昨年(2020年)から繰り返される緊急事態宣言や、外出自粛で様々な活動が長期的に制限される中、日本サッカーを支える地域のクラブの現状は更に深刻な状況かもしれません。
活動しなければ収入はなくなり、指導者たちの生計も成り立たなくなる状況へ発展するのではないかと心配されています。
しかし、それが「やりがい搾取」を正当化する理由になってもいいのでしょうか。
やりがい搾取を防ぐためには
日本でも、営業時間が長いサービス業や下積みが必要とされる業種に「やりがい搾取」は多いと言われており、若者を中心とした人材が集まる業界がその傾向に陥りやすいそうです。
やりがい搾取を防ぐために、雇用側へは「適切な労務管理を行うこと」などが求められますが、労働者側も「やりがいや夢を理由に労働条件の向上を放棄しないこと」が大切だと言います。
労働条件向上のためには、月謝だけに頼らない収入源が必要になります。
活動が出来ない状況下でも収入を得られる方法として、今では多くのチームがスポンサー制度やクラウドファンディングに取り組むようになりました。
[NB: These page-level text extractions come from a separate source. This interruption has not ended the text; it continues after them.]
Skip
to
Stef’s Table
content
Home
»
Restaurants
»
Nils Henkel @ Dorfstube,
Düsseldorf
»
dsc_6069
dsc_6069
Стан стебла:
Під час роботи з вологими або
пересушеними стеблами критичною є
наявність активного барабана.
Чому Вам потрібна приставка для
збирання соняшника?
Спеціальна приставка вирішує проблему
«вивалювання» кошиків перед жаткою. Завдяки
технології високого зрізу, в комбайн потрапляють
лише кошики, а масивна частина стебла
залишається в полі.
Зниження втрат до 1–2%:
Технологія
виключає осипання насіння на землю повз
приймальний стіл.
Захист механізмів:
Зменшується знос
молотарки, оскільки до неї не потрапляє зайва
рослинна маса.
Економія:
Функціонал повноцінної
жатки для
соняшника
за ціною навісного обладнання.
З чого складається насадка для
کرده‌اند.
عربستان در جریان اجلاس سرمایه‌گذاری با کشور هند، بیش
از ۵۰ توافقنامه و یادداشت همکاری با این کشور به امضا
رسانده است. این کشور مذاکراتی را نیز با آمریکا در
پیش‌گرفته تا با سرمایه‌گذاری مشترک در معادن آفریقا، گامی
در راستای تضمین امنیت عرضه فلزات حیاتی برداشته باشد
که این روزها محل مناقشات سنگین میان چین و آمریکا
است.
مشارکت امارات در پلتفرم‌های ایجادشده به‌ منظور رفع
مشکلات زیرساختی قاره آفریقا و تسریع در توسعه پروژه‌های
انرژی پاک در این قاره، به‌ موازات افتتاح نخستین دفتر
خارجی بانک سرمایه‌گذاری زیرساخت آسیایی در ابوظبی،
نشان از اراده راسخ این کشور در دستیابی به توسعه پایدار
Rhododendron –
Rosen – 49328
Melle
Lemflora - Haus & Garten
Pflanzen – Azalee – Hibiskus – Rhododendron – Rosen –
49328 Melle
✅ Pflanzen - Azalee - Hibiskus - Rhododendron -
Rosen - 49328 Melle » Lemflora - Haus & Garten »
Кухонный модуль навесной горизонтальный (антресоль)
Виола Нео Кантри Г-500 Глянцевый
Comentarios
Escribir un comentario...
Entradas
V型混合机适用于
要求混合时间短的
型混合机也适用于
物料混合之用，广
中でもスポンサー制度は、継続してチームを支援するプランとスポット的に支援するプラン、大会を支援するプランなどの種類が用意されているため、支援する企業にとっても応援しやすい制度になっているようです。
実際に、いち早くスポンサー制度に着手し実績を上げているチームに、京都橘高校サッカー部があります。
京都橘高校は、スポンサーを募り部費無料化を目指したことで話題になりましたが、米澤監督は「目標として一番充実させたいのは指導者の雇用」だとも語っています。
参照:スポンサー募り部費無料化を目指す「選手を取り巻く環境を向上させたい」京都橘高校サッカー部の新たなる挑戦【米澤一成監督インタビュー】
このような制度を活用することで、指導者(コーチ)の労働条件向上を図ることも出来るようになるかもしれません。
編集後記
多種多様な価値観があり、働き方にもさまざまな考え方を持つ人がいる現代。
好きな職業や夢中になれる働き先に就きたい、就職活動をする若者の多くが思う気持ちに「やりがい搾取」という罠が潜んでいるとは驚きでした。
指導者が、指導に専念できる環境が整うことを願っています。